(Collected data)
····················

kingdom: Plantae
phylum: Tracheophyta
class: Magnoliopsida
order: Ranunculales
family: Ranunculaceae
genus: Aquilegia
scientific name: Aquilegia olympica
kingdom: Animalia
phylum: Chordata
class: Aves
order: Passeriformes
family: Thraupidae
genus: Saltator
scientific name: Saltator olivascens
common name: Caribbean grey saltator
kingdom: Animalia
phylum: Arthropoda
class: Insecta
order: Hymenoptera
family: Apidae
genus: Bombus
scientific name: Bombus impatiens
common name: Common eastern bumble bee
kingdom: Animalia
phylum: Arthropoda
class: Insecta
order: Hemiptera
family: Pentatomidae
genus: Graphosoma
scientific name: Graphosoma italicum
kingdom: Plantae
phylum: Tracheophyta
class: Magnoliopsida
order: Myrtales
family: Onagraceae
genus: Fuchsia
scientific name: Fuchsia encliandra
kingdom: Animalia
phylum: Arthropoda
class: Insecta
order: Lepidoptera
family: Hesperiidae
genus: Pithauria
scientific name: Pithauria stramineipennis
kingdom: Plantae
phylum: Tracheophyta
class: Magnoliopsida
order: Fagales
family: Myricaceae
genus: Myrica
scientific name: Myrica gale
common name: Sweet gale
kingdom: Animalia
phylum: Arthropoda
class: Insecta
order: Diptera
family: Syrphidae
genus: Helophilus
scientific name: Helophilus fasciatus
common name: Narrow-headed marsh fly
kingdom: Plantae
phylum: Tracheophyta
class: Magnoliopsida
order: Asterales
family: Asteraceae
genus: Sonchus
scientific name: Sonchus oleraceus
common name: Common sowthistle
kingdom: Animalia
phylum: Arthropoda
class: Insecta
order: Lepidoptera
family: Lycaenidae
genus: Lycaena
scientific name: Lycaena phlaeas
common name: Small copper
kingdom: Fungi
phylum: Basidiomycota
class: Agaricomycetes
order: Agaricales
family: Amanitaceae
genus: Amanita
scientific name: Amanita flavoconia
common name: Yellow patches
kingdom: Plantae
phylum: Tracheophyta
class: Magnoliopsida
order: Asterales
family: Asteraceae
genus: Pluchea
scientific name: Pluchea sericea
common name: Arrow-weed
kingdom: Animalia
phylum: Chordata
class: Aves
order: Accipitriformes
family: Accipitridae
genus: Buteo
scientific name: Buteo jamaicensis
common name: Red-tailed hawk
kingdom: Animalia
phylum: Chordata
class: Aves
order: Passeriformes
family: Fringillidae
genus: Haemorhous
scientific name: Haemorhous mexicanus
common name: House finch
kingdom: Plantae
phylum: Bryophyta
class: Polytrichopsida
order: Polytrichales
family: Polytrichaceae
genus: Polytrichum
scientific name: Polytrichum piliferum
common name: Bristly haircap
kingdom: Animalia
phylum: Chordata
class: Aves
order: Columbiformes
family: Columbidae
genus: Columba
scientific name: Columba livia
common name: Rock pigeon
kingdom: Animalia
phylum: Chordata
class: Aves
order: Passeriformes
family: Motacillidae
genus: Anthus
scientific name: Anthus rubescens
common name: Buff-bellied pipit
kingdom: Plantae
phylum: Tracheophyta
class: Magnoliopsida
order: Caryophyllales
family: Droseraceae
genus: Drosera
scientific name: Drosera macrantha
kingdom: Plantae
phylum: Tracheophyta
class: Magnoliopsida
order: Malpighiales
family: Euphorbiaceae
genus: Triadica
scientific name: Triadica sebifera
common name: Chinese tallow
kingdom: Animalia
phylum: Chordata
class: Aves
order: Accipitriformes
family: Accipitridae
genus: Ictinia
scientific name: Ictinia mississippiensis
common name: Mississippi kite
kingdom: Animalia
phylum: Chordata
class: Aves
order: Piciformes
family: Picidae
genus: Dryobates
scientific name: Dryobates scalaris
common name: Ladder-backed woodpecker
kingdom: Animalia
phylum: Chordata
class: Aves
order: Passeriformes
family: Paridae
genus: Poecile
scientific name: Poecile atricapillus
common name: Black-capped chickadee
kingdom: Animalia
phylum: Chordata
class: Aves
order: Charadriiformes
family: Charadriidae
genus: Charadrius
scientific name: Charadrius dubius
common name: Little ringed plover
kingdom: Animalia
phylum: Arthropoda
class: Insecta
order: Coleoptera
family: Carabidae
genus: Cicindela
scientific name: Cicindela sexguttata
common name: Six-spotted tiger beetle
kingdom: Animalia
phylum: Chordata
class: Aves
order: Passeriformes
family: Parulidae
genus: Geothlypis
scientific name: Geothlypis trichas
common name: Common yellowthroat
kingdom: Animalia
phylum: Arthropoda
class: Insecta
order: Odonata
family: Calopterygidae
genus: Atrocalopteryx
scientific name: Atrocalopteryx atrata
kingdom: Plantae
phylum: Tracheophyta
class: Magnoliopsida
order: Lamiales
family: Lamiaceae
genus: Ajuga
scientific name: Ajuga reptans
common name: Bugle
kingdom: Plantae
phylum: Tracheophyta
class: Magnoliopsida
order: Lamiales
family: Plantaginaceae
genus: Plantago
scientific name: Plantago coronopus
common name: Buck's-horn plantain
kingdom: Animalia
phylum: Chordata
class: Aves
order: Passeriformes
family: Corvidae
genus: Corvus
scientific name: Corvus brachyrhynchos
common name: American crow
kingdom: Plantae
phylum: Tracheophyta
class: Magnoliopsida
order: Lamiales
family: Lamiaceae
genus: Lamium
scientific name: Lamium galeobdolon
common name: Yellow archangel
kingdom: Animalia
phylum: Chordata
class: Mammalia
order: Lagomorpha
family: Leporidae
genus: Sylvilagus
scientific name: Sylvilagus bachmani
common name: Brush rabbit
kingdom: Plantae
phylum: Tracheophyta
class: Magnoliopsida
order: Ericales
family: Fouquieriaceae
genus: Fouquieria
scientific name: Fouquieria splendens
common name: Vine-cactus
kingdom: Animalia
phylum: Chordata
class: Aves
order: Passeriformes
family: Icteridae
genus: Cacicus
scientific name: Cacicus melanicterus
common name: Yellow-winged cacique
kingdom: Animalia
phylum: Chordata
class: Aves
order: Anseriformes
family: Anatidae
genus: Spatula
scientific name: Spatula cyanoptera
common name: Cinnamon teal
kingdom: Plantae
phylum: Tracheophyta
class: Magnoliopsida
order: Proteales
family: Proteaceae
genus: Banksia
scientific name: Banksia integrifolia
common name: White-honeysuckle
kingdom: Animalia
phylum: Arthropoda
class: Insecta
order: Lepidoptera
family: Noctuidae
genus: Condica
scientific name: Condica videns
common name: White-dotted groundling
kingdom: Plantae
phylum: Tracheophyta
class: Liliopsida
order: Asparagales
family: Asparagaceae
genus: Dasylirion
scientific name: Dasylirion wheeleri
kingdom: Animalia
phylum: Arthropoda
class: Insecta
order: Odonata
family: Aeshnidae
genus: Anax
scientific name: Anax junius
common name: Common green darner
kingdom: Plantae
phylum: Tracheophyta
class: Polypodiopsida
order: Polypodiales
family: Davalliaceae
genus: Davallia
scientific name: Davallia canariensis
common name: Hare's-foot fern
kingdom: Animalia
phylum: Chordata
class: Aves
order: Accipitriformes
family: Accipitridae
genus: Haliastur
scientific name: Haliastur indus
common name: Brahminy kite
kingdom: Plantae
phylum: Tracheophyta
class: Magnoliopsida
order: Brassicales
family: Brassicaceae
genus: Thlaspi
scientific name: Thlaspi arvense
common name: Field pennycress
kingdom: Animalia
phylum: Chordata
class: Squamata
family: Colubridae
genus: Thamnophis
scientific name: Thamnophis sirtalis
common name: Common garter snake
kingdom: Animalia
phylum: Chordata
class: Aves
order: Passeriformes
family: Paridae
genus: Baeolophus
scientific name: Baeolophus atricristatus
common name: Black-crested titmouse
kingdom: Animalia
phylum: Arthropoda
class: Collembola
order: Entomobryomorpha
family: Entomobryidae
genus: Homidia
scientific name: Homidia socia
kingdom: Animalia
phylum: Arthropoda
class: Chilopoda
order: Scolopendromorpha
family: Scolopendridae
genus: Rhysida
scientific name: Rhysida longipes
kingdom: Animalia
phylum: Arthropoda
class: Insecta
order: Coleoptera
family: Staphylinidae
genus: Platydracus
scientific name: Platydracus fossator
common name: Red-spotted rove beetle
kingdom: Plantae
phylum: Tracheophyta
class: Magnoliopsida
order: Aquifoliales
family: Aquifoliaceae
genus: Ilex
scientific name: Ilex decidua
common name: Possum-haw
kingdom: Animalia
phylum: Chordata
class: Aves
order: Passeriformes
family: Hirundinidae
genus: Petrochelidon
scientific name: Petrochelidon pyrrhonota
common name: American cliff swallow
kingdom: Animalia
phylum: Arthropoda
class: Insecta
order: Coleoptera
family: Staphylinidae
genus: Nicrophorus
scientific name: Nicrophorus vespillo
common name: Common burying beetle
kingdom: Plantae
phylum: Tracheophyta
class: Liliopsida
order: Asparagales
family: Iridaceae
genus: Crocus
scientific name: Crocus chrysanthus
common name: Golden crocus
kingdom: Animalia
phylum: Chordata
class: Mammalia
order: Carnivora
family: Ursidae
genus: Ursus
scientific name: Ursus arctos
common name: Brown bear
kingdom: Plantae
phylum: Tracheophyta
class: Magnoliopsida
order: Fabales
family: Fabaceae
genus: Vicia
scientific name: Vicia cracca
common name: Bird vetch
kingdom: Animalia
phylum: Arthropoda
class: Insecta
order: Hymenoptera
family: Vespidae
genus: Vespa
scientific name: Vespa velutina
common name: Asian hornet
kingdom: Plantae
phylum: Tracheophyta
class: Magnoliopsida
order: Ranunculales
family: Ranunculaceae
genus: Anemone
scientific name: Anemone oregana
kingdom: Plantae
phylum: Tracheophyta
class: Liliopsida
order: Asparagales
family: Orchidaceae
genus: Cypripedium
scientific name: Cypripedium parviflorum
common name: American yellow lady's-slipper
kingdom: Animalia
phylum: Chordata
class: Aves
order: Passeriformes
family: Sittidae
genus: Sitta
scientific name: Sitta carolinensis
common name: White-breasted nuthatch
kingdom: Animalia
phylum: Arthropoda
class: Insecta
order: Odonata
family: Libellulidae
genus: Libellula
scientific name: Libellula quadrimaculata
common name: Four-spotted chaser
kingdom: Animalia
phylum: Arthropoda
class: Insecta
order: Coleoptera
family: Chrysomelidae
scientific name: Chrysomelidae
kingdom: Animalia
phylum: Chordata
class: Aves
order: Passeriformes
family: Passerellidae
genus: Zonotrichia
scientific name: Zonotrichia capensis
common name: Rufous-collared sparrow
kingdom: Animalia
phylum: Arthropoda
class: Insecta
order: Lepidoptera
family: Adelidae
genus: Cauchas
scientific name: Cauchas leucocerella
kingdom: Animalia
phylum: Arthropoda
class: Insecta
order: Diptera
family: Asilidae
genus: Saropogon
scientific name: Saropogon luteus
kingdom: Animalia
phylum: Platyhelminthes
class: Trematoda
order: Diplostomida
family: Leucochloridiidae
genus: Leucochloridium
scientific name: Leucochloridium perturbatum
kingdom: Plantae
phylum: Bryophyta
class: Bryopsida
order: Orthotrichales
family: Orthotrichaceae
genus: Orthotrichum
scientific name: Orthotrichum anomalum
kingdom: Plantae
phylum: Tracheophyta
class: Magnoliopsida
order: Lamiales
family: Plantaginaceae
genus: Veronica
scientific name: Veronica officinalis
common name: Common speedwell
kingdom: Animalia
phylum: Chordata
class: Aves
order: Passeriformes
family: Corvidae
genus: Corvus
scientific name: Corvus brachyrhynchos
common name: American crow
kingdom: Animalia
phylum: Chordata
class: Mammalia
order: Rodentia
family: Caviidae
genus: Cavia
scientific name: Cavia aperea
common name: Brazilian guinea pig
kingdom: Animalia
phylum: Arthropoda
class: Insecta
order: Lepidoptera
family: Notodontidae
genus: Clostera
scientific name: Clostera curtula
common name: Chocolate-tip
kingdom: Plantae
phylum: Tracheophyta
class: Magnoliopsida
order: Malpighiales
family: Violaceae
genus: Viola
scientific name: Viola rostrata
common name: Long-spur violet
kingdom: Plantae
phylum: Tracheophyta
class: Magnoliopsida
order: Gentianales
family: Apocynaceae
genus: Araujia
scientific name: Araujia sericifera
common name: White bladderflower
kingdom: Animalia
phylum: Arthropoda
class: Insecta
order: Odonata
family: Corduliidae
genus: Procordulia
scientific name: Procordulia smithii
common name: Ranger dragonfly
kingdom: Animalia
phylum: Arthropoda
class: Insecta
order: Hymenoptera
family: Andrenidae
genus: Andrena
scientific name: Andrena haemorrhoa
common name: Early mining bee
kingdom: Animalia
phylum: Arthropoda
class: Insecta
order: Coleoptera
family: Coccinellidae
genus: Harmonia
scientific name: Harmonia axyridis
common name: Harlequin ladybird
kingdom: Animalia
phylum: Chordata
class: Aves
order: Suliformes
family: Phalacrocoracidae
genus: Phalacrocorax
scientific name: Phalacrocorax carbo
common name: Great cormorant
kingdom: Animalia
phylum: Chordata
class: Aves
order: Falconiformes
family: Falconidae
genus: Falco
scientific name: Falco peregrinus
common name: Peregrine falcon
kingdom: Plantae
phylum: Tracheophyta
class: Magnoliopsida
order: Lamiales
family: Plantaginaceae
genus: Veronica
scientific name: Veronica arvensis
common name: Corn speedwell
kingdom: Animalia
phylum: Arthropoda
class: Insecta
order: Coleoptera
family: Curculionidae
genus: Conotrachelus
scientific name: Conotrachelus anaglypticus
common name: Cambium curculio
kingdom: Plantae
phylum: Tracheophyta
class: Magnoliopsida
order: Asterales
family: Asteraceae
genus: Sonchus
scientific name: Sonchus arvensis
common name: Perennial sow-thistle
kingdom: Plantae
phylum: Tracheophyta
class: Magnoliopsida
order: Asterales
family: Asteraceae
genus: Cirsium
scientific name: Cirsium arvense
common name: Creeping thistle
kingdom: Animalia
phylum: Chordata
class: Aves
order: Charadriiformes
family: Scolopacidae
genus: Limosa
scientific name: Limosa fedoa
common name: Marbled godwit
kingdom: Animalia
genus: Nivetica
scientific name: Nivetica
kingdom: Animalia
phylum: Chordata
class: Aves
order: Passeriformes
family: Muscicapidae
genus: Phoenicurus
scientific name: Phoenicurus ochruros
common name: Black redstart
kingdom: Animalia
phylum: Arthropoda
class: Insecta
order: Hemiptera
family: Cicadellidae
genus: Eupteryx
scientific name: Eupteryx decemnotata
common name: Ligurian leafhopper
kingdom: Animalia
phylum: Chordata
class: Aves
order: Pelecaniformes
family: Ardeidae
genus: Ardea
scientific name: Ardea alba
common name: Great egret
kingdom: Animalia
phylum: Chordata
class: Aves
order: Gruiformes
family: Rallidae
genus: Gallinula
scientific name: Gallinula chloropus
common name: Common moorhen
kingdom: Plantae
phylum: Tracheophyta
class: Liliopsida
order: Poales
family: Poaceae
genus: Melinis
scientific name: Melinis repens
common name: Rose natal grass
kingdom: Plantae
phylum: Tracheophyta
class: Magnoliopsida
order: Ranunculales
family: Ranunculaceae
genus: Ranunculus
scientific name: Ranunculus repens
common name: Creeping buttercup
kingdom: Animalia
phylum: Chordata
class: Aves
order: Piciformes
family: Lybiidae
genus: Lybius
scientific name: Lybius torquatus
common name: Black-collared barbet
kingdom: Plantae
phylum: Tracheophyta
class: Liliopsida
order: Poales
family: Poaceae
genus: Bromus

····················

> [Given instruction]
Write out again only the lines from the start of the entries down through the line containing "common name: Arrow-weed", swapping every "scientific name" for "species" and keeping everything else the same.

> [Answer]
kingdom: Plantae
phylum: Tracheophyta
class: Magnoliopsida
order: Ranunculales
family: Ranunculaceae
genus: Aquilegia
species: Aquilegia olympica
kingdom: Animalia
phylum: Chordata
class: Aves
order: Passeriformes
family: Thraupidae
genus: Saltator
species: Saltator olivascens
common name: Caribbean grey saltator
kingdom: Animalia
phylum: Arthropoda
class: Insecta
order: Hymenoptera
family: Apidae
genus: Bombus
species: Bombus impatiens
common name: Common eastern bumble bee
kingdom: Animalia
phylum: Arthropoda
class: Insecta
order: Hemiptera
family: Pentatomidae
genus: Graphosoma
species: Graphosoma italicum
kingdom: Plantae
phylum: Tracheophyta
class: Magnoliopsida
order: Myrtales
family: Onagraceae
genus: Fuchsia
species: Fuchsia encliandra
kingdom: Animalia
phylum: Arthropoda
class: Insecta
order: Lepidoptera
family: Hesperiidae
genus: Pithauria
species: Pithauria stramineipennis
kingdom: Plantae
phylum: Tracheophyta
class: Magnoliopsida
order: Fagales
family: Myricaceae
genus: Myrica
species: Myrica gale
common name: Sweet gale
kingdom: Animalia
phylum: Arthropoda
class: Insecta
order: Diptera
family: Syrphidae
genus: Helophilus
species: Helophilus fasciatus
common name: Narrow-headed marsh fly
kingdom: Plantae
phylum: Tracheophyta
class: Magnoliopsida
order: Asterales
family: Asteraceae
genus: Sonchus
species: Sonchus oleraceus
common name: Common sowthistle
kingdom: Animalia
phylum: Arthropoda
class: Insecta
order: Lepidoptera
family: Lycaenidae
genus: Lycaena
species: Lycaena phlaeas
common name: Small copper
kingdom: Fungi
phylum: Basidiomycota
class: Agaricomycetes
order: Agaricales
family: Amanitaceae
genus: Amanita
species: Amanita flavoconia
common name: Yellow patches
kingdom: Plantae
phylum: Tracheophyta
class: Magnoliopsida
order: Asterales
family: Asteraceae
genus: Pluchea
species: Pluchea sericea
common name: Arrow-weed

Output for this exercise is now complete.